Simple hole-transporting materials containing twin-carbazole moiety and unconjugated flexible linker for efficient and stable perovskite solar cells

Abstract

Abstract Three twin-carbazole-based hole-transporting materials (HTMs) bearing an unconjugated flexible linker and four peripheral diphenylamine groups with different methoxy positions (pp-, pm-, and po-) are first synthesized (GJ-pp, GJ-pm, and GJ-po) and successfully employed in perovskite solar cells (PSCs). The HTMs were obtained from simple synthetic steps and facile purification techniques. The thermal stability, optical and electrochemical properties, density functional theory calculations, hole-transporting properties, X-ray diffraction, hole transfer dynamics, hydrophobic properties, surface morphology, and photovoltaic performances were measured and discussed.
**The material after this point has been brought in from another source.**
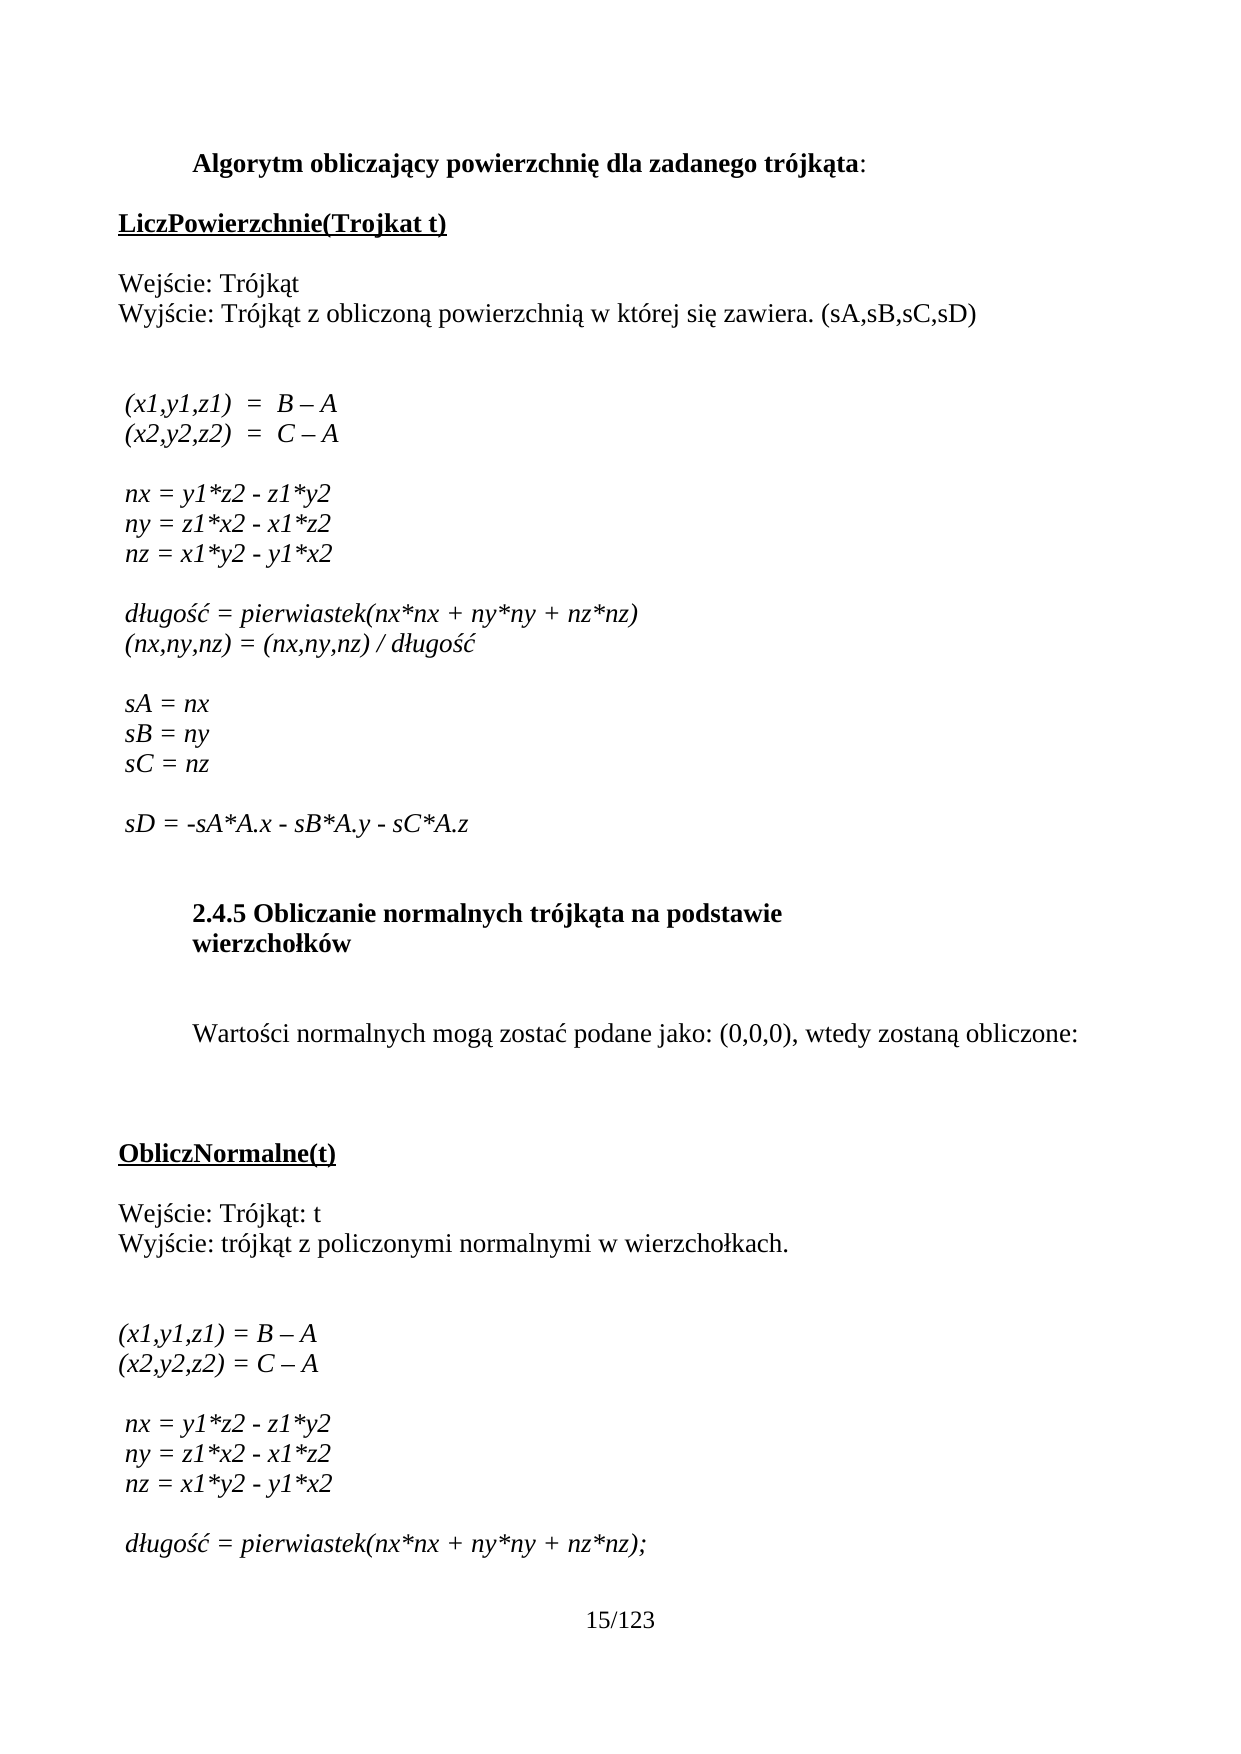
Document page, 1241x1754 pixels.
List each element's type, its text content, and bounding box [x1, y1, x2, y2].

Device performance depends on the methoxy group positions. GJ-pp shows the best power conversion efficiency (17.23%) among the three twin-carbazole-based HTMs, and slightly lower than that of the spiro-OMeTAD-based devices (17.96%). However, the GJ-pp-based devices show outstanding thermal stability compared with the spiro-OMeTAD-based ones. Laboratory synthetic cost of GJ-pp is merely 29.0% of the purchasable spiro-OMeTAD price, and the concentration of GJ-pp is lower than that of spiro-OMeTAD (50.0 vs. 72.3\xa0mg\xa0mL−1). The results demonstrate that the twin-carbazole moiety can endow enhanced charge transport properties due to its potential intermolecular interactions, and the conjugated core is unnecessary for promising HTMs.